__ИСХОДНЫЙ ТЕКСТ__.
Он вел курс композиции с 1925 года в École Normale, а с 1927 — в Парижской национальной консерватории, в которой у Дюка учились почти исключительно французы. По сравнению с другим консерваторским профессором композиции Анри Бюссером, также принадлежавшим в свое время к окружению Дебюсси, Дюка был педагогом более прогрессивного склада. Впрочем, в эти годы модернистские веяния проявлялись в консерватории слабо, и не там формировались сторонники подобных направлений. В École Normale с ее интернациональным составом такие ученики встречались чаще. Но в классе Дюка они появлялись эпизодически. С ними умела находить общий язык Надя Буланже, руководитель второго класса композиции «Школы».

Ученики Дюка в большинстве сохраняли любовь и уважение к романтикам и импрессионистам.

В классе École Normale, где я занимался у Дюка с 1928 по 1934 год, преподавание отличалось более свободным характером и широким профилем. Мы одновременно изучали композицию и инструментовку, в отдельных случаях полифонию, а также музыкальную литературу в ее историческом развитии. Мы знакомились с появлявшимися тогда новинками. Среди них могу назвать Симфонию псалмов Стравинского, Фортепианный концерт G-dur Равеля, новые оратории и оперы Онеггера и Мийо.

Когда Дюка занимался с такими учениками, как болгарин Любомир Пипков, с его ярко выраженными национальными тенденциями, он мог серьезно повлиять на них. Чуть ли не первым он обратил внимание Пипкова на Мусоргского, оперы которого постоянно изучались в классе Дюка.

__ВЫДЕРЖКИ ИЗ ДАННЫХ__.
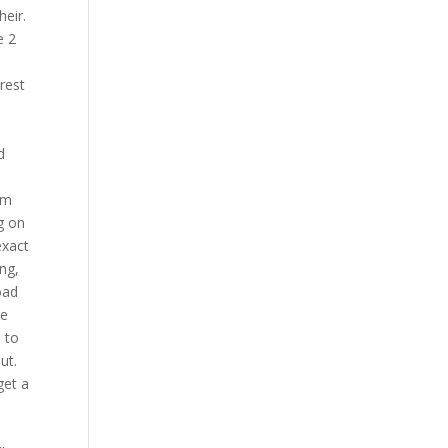
eir.
e 2
rest
d
rm
g on
exact
ng,
oad
be
 to
ut.
get a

__ЗАДАНИЯ__.
1. Выпишите из текста о Дюка фрагмент между словами «Он вел курс» и «романтикам и импрессионистам.» включительно.
2. Ответьте на вопросы по тексту о Дюка:
(a) С какого года Дюка вел курс композиции в Парижской национальной консерватории?
(b) В какие годы проходили описанные в тексте занятия у Дюка в классе École Normale?
(c) Чьи оперы постоянно изучались в классе Дюка?
3. Продолжите текст о Дюка, начав сразу после его последнего предложения.

__ОТВЕТЫ__.
1.
Он вел курс композиции с 1925 года в École Normale, а с 1927 — в Парижской национальной консерватории, в которой у Дюка учились почти исключительно французы. По сравнению с другим консерваторским профессором композиции Анри Бюссером, также принадлежавшим в свое время к окружению Дебюсси, Дюка был педагогом более прогрессивного склада. Впрочем, в эти годы модернистские веяния проявлялись в консерватории слабо, и не там формировались сторонники подобных направлений. В École Normale с ее интернациональным составом такие ученики встречались чаще. Но в классе Дюка они появлялись эпизодически. С ними умела находить общий язык Надя Буланже, руководитель второго класса композиции «Школы».

Ученики Дюка в большинстве сохраняли любовь и уважение к романтикам и импрессионистам.

2.
(a) С 1927 года.
(b) С 1928 по 1934 год.
(c) Оперы Мусоргского.

3.
Возможность посещать занятия в классе Дюка в нашей «Школе» предоставлялась всем желающим, и к концу урока можно было видеть довольно пестрый состав «класса»: от скромных педагогов или даже любителей, приезжавших из провинции, и кончая видными представителями парижского музыкального мира. А в отдельных случаях бывали гости и из других стран. В такой обстановке проигрывались новые произведения, в том числе и наши, ученические.

Мои личные взаимоотношения с Дюка сложились не сразу (сказывалась, видимо, разница в возрасте: я поступил в его класс 15-летним подростком), но в дальнейшем я заметил все большую заинтересованность учителя в моем музыкальном развитии.

Интересно было слушать, как Дюка рассказывал о больших музыкантах прошлого, которых ему довелось слышать или видеть, начиная с самого Листа в его последний приезд в Париж в 1886 году.

Из высказываний Дюка о мастерах различных эпох (в связи с изучением их произведений) многое запечатлелось в памяти. О Вагнере он отзывался так: «Это величайший неудачник: он хотел совершить переворот в опере и все время писал одну симфоническую музыку». Глубоко восхищаясь оркестровым мастерством Вагнера, Дюка в то же время воспитывал в нас чувство меры в обращении с оркестром, предостерегая от «ватных» звучностей.

Огромной любовью и уважением Дюка пользовались «кучкисты», особенно Мусоргский. Как и другие французские музыканты, Дюка находил много аналогий между замечательными музыкальными драмами — «Борисом» Мусоргского и возникшим не без его влияния «Пеллеасом» Дебюсси. При всем различии концепций этих двух произведений, я думаю, такие художественные ассоциации возникали у него не без оснований.

_________

1 Conférence à la mémoire de Paul Dukas par Maurice Emmanuel à l’École Normale de Musique de Paris. «Le Monde Musical» № 7, 1935.

2 Там же.

3 En marge de la géographie musical. «La Revue musicale» № 119, 1931.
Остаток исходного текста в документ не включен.